つまり、時間外労働の計算の際は、月々の基本給から1時間あたりの賃金を算出し1.25を乗じて算出します。このときに計算する「1時間あたりの賃金額」「1時間あたりの割増賃金額」の両方に、「1,725.50円」のように「端数」が出た場合は、50銭未満切り捨て・以上を切り上げのルールに従い、「1,726円」としていいということになります。

給与計算には他にも「端数」に関するさまざまな決まりごとがありますので、経理に携わる人は、ひとつひとつ確認して進めるようにしましょう。

インボイス制度の導入で消費税の「端数処理」は変わる?

2023年10月1日にはインボイス制度が始まります。この制度の導入のために企業ではさまざまな準備が行われていると思いますが、「端数処理」についての知識のアップデートも必要です。

先ほども述べたようにこれまでは、請求する際の消費税の「端数処理」は、「切り捨て」「切り上げ」「四捨五入」のいずれかを各事業者が選べばいいということになっていました。しかし、制度の導入で「1請求書あたり」、そして「税率ごとに1回ずつ」の「端数処理」を行うことになります。

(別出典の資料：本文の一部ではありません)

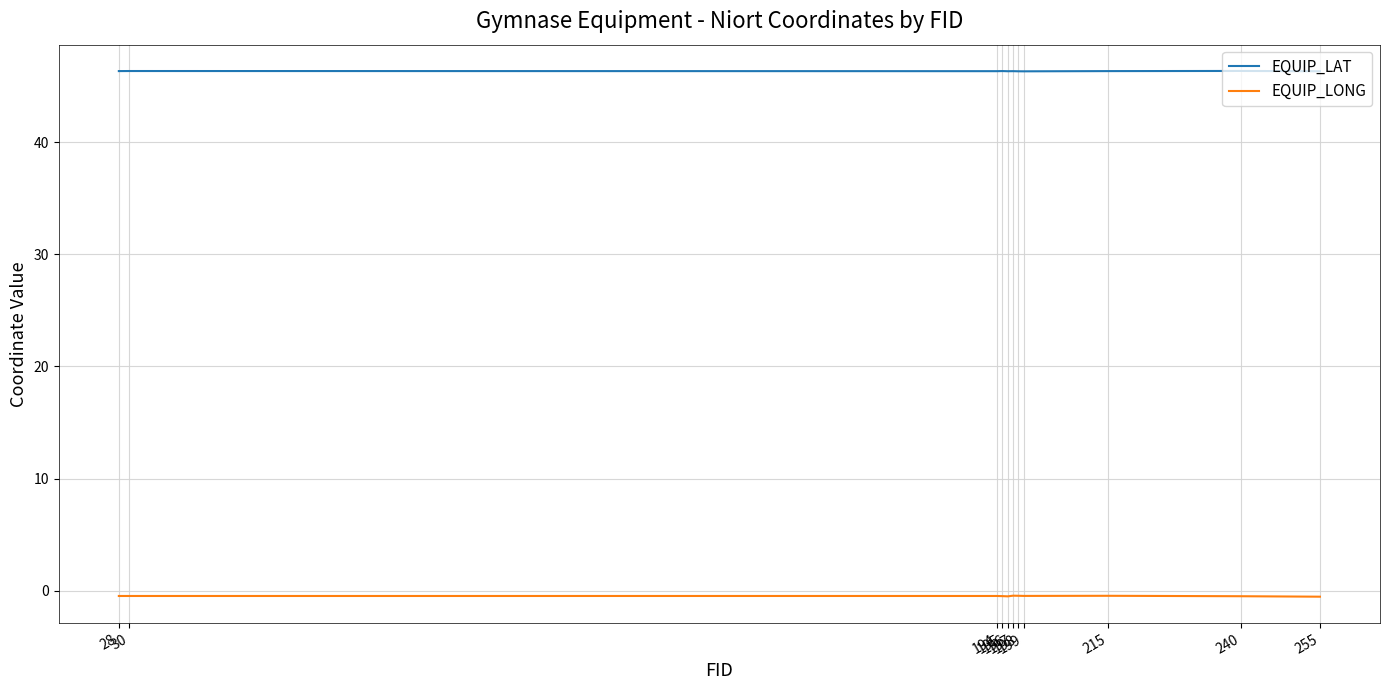

Which series has the widest spread of values?

EQUIP_LONG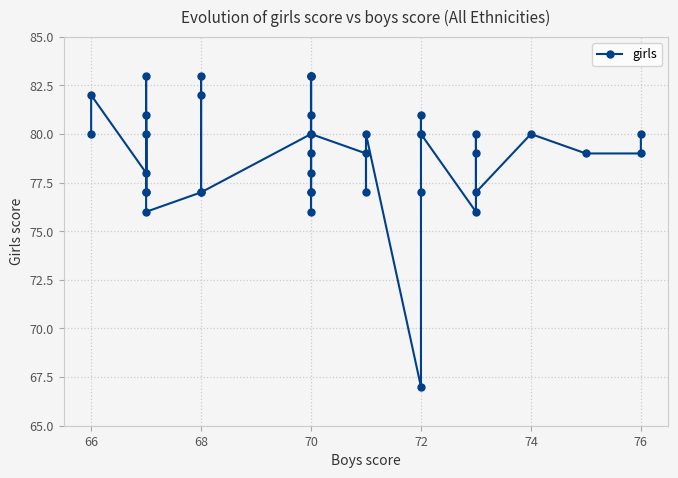

Does the chart have visible grid lines?

Yes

これまでのように「購入した商品ごと」に消費税の「端数処理」を行うことはできず、「ひとつの請求書の中で1回」が原則となります。エクセルやその他のシステムを利用して「端数処理」を行なっている場合には、インボイス制度に合わせた仕様変更が急がれますね。

最後に

いかがですか? 細かな計算なので、少しややこしかったかもしれません。経理等に携わる人以外は細かなことは覚えておかなくてもいいと思いますが、ざっくりした流れだけでも知っておくと役に立つかもしれません。